Pogreba didn’t just write about politics. He practiced politics, in 2008 running for the Democratic nomination for governor against incumbent Gov. Brian Schweitzer. It was a soapbox candidacy, according to Charlie Johnson, the Lee newspapers’ legendary political reporter:

Democrat Don Pogreba of Helena is running for governor primarily because he doesn’t think the state has lived up to its constitutional responsibility to fund quality K-12 schools.

The mixed school mill levy election results in larger districts last week show the need to find an adequate, stable source of school funding, he said.

“That illustrated the difficulty with the funding formula the way it is now with the heavy reliance on property taxes,” Pogreba said. “When (people) get nervous, they vote against the one tax they get to vote on.”

Despite some additional spending, Montana hasn’t complied with the 2004 and 2005 District and Supreme Court decisions that declared the state funding unconstitutionally inadequate, Pogreba said.

“There were some increases, but it wasn’t enough to offset some years of underfunding and the difficulty of enrollment problems in small schools,” he said.

Pogreba received 3.1 percent of the Democratic primary vote for governor (download returns), but received 8.4 percent of the vote in Lewis and Clark County, enough to be heard.

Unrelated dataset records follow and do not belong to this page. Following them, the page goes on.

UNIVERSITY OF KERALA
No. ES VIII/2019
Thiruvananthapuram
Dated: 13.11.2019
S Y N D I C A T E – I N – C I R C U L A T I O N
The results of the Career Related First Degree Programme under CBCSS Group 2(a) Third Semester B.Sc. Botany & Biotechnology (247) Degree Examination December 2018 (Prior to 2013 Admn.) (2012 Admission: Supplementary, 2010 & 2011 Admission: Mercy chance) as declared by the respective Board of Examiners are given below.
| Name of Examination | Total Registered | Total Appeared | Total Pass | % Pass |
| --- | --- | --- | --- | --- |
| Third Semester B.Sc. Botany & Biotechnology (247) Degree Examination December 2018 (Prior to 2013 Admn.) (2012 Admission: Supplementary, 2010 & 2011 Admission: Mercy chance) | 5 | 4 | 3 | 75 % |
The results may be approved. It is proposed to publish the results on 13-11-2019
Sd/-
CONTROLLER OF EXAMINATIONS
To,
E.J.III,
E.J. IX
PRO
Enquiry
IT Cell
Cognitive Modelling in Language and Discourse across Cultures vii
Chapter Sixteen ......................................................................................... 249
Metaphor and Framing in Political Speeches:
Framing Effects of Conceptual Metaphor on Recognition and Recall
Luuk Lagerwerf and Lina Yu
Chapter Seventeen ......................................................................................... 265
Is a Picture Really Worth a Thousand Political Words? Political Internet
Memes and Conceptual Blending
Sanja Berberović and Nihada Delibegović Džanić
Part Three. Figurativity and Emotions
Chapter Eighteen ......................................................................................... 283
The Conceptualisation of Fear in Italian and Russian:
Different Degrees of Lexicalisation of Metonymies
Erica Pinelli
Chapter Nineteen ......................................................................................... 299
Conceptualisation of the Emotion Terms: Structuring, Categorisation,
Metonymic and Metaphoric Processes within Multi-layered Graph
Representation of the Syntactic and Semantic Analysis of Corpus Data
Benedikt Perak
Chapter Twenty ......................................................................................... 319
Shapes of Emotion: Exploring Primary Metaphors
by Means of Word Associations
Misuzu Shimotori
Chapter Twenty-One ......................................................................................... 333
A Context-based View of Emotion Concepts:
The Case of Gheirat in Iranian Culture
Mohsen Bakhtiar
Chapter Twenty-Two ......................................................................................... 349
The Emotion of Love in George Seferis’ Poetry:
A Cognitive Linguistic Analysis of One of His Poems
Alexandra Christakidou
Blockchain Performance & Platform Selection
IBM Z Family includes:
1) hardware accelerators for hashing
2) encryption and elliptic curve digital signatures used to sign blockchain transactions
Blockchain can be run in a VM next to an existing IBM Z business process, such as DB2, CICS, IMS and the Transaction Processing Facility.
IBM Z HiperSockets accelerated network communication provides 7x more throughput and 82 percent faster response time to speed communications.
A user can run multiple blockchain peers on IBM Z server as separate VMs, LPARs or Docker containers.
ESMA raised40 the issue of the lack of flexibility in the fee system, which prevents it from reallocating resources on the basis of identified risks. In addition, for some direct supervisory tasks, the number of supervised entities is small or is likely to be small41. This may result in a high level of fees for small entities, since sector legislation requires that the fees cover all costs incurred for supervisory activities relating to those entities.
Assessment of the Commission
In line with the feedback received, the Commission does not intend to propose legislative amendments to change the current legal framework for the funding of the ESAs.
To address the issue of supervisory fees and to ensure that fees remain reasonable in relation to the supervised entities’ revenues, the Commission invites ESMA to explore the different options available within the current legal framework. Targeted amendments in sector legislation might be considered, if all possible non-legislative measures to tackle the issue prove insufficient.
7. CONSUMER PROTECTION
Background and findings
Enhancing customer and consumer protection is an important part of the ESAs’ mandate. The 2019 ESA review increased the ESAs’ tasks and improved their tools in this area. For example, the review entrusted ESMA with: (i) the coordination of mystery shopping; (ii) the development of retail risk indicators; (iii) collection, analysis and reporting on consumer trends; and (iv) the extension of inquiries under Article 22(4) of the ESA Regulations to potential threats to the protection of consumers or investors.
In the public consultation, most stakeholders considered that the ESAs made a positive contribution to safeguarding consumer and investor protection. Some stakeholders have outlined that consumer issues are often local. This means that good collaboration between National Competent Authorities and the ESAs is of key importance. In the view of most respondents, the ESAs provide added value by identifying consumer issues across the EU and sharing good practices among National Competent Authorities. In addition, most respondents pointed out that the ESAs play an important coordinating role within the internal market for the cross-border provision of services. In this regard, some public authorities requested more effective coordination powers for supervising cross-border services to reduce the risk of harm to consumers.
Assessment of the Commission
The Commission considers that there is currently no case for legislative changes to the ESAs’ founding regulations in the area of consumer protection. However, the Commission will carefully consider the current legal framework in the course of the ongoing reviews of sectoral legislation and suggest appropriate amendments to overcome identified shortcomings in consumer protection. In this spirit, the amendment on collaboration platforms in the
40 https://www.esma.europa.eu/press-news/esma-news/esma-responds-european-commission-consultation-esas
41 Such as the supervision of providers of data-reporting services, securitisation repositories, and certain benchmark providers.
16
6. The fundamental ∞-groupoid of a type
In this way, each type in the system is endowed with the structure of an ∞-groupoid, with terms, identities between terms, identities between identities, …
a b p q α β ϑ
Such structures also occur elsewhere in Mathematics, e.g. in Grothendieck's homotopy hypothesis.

As Montana reddens, there’s not much blue left in its blogosphere

The Montana Post’s demise leaves Montana without an established independent liberal blog that publishes at least five times a week. The Flathead Memo is working toward a return to daily blogging. The other major independent political blogs are The Western Word, published by political independent J.M. Brown, and the Missoula centric Reptile Dysfunction, published by the gifted writer Travis Mateer. There is room for more, and a need for more.

Aloha

Last year Pogreba accepted a position with Hawaii’s Parker School, where he teaches history, English, and debate. Given his liberal politics, and Montana’s lurch to the Trumpestian right, Democratic Hawaii is a natural fit for him. I expect he'll finish his teaching career there, and after time find a place in the island state’s political and intellectual firmament. Aloha, Don. All who admired and benefited from your efforts to improve Montana wish you peace, laughter, prosperity, and a long, long, life under the Hawaiian sun.